Si la collusion des mutins avec le Niger n’est pas encore définitivement établie, l’émission d’un mandat d’arrêt, le 14 décembre, contre « l’influenceur » prorusse d’origine béninoise, Stellio Gilles Robert Capo Chichi alias Kami Seba, confirmerait cependant le jeu trouble de Niamey. Nommé conseiller « spécial » d’Abdourahamane Tiani en 2024, ce fer de lance d’une vendetta anti-Talon s’est empressé de saluer le putsch sur ses comptes/réseaux sociaux. En outre, Niamey aurait été informée de cette opération en amont, allant même jusqu’à apporter son aide aux mutins, selon le média Jeune Afrique.

Péril djihadiste, crise politique et scénarios manœuvriers de juntes abreuvées de ressentiments antifrançais ont convaincu Paris de s’impliquer rapidement sur ce dossier et de mobiliser ses partenaires. Emmanuel Macron, qui recevait le président Bola Tilubu en visite officielle à Paris, en novembre 2024, a pressé le leader nigérian de voler au secours des autorités béninoises. De son côté, la France a fourni du renseignement et déployé des éléments des forces spéciales pour sécuriser la capitale économique et tracker les mutins en fuite.

Cet empressement dépasse le Bénin lui-même. Après avoir été chassé du Sahel, Cotonou reste pour l’Élysée un point d’ancrage solide dans la région alors que le Togo vient, à son tour, de céder aux sirènes moscovites en signant un accord militaire historique, mi-novembre. Un accord offrant notamment aux navires russes la possibilité de mouiller comme bon leur semble dans le port de Lomé.

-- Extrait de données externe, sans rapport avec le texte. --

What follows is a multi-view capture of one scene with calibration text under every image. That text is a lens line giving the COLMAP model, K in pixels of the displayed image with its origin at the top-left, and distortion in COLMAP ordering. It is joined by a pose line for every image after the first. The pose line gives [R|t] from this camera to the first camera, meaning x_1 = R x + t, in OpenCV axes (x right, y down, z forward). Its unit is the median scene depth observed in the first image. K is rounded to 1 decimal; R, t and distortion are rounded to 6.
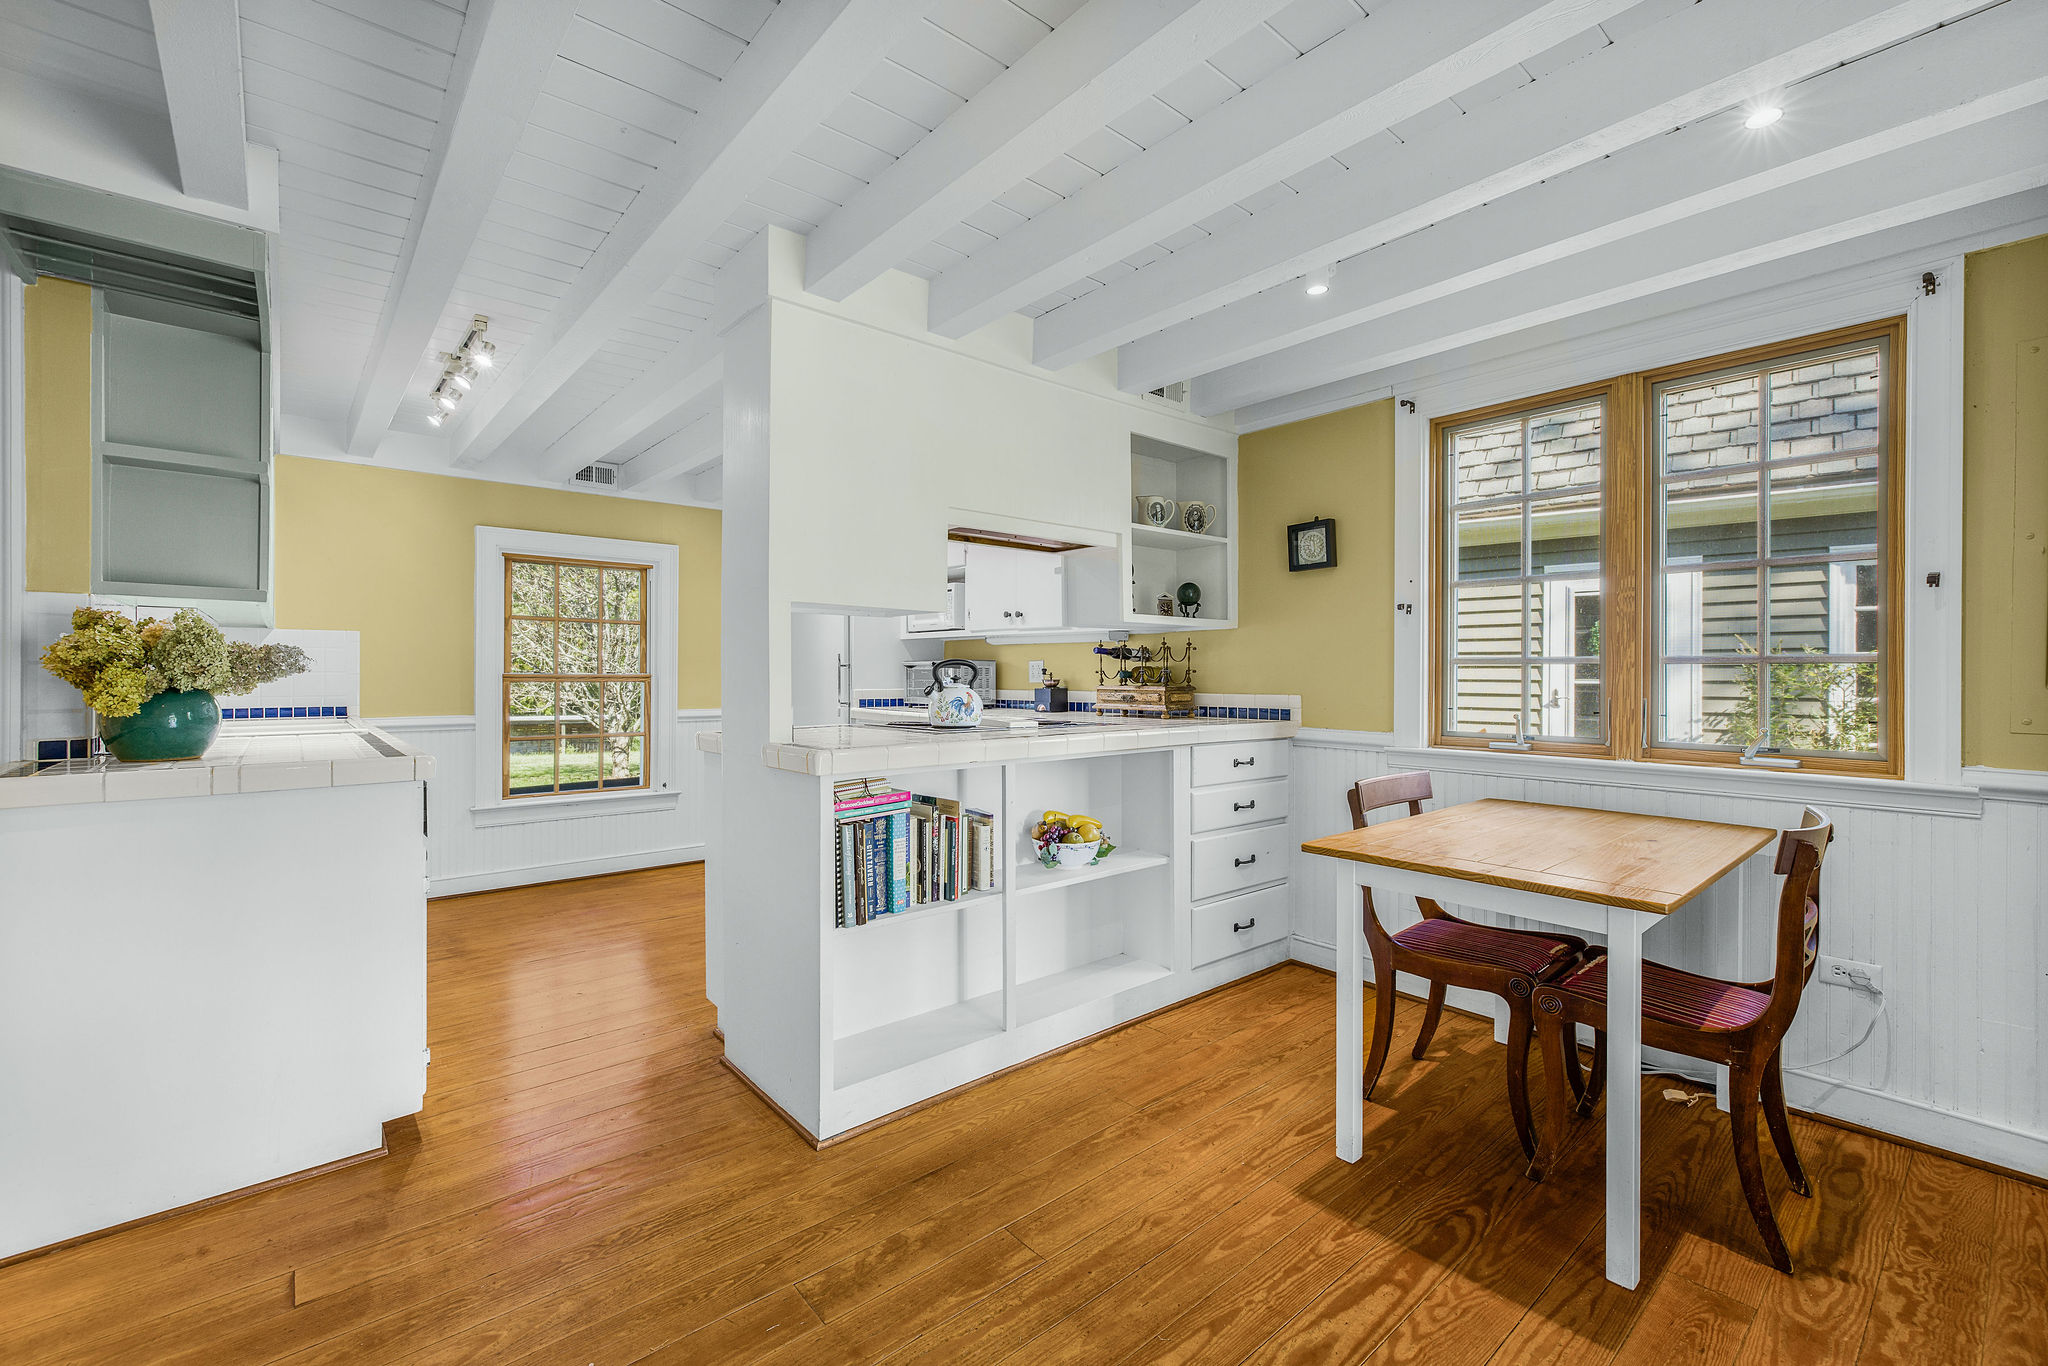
lens RADIAL K [[861.1, 0, 1022.1], [0, 861.1, 674.9], [0, 0, 1]] dist [0.001089, 0.000042]
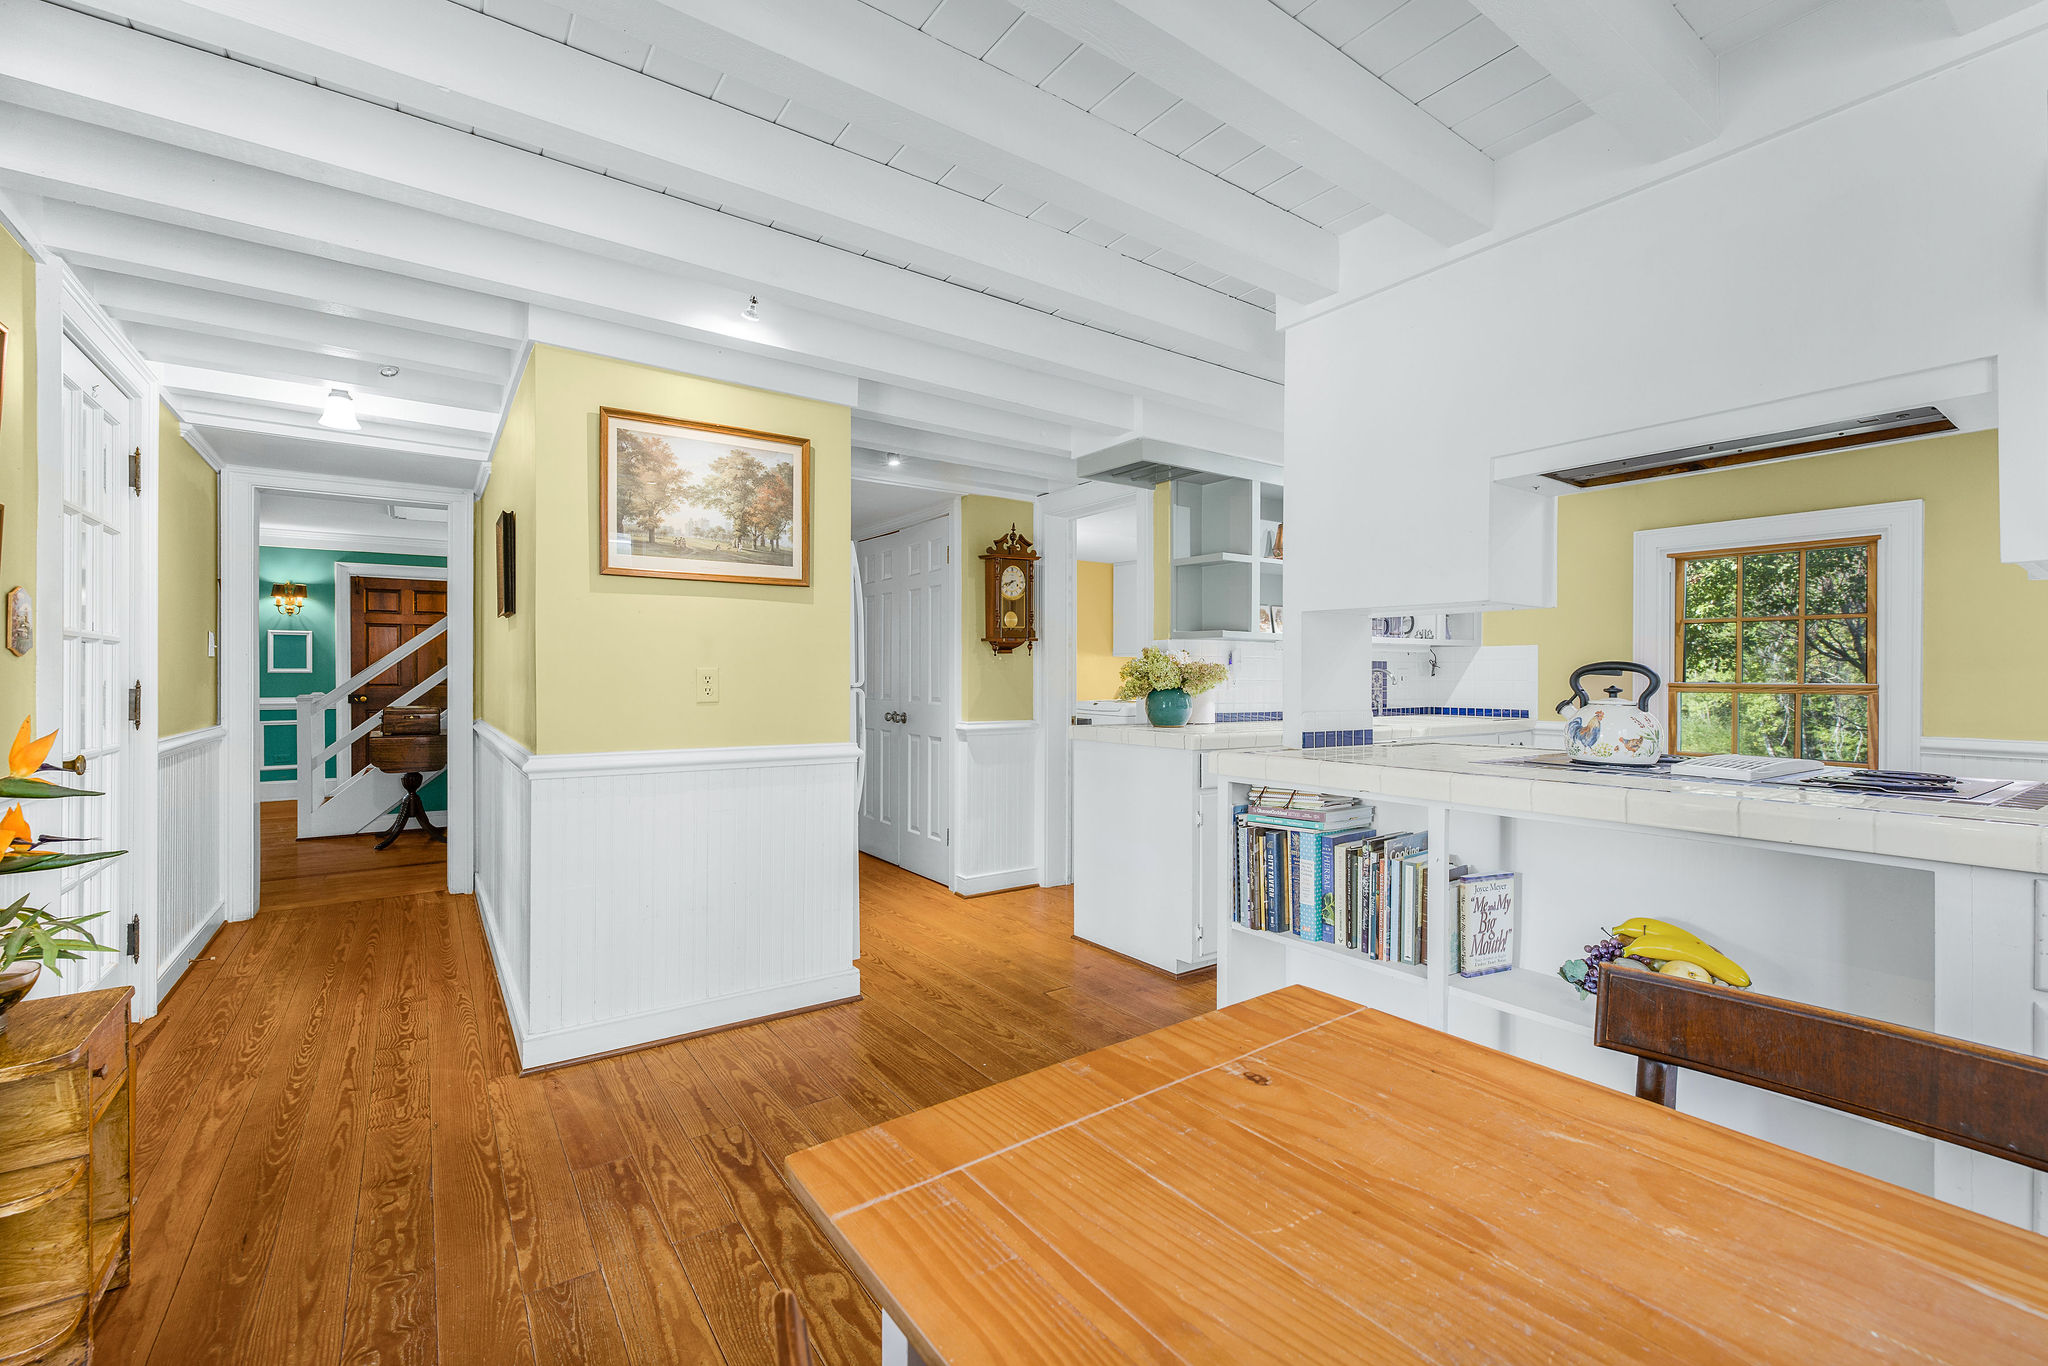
lens RADIAL K [[861.1, 0, 1021.8], [0, 861.1, 684.6], [0, 0, 1]] dist [0.001089, 0.000042]
pose [[-0.097082, 0.005392, -0.995262, 0.620798], [-0.006743, 0.999959, 0.006076, -0.001405], [0.995254, 0.007301, -0.097041, 0.605948]]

D’où la volonté d’Emmanuel Macron de s’immiscer dans cette actualité pour mieux contenir l’extension de régimes proches du Kremlin, quitte à brouiller définitivement la politique de la France en Afrique et la doctrine de Paris sur ce continent.

Cette célérité à sauver la démocratie imparfaite du Bénin tranche, en effet, assez nettement avec l’offre de services faite par la France à Mickaël Randrianirina, nouvel homme fort de Madagascar après le renversement du président Andry Rajoelina, afin d’« accompagner la transition » après ce coup d’État sur la Grande Île.


[1] Fiacre Vidjigniniou. « Bénin : le coup d’État qui dit tout haut ce que la région murmure », Conflit/Revue de Géopolitique. 13 décembre 2025.

[2] Kars de Bruijne. « Loi de l’attraction. Le Nord du Bénin et le risque de propagation de l’extrémisme violent. Clingendael ». Institut néerlandais de Relations Internationales. Juin 2021.

[3] Hadrien Degiorgi. « Bénin : une nouvelle attaque révèle l’extension du péril djihadiste ». Le Point Afrique. 30 avril 2025.

[4] Voir aussi Kars de Bruijne. « Le conflit s’intensifie et l’instabilité s’étend au-delà du Burkina Faso, du Mali et du Niger ». Acled. 12 décembre 2024.

[5] Héni Nsaibia. Nouvelles lignes de front : l’expansion djihadiste redessine les contours de la frontière entre le Bénin, le Niger et le Nigeria. Acled et Institut Clingeldaen. 27 mars 2025.

[6] Mathieu Millecamps et Mawunyo Hermann Boko. « Cinq questions pour comprendre pourquoi la crise s’enlise entre Talon et Tiani », Jeune Afrique, 17 juin 2025.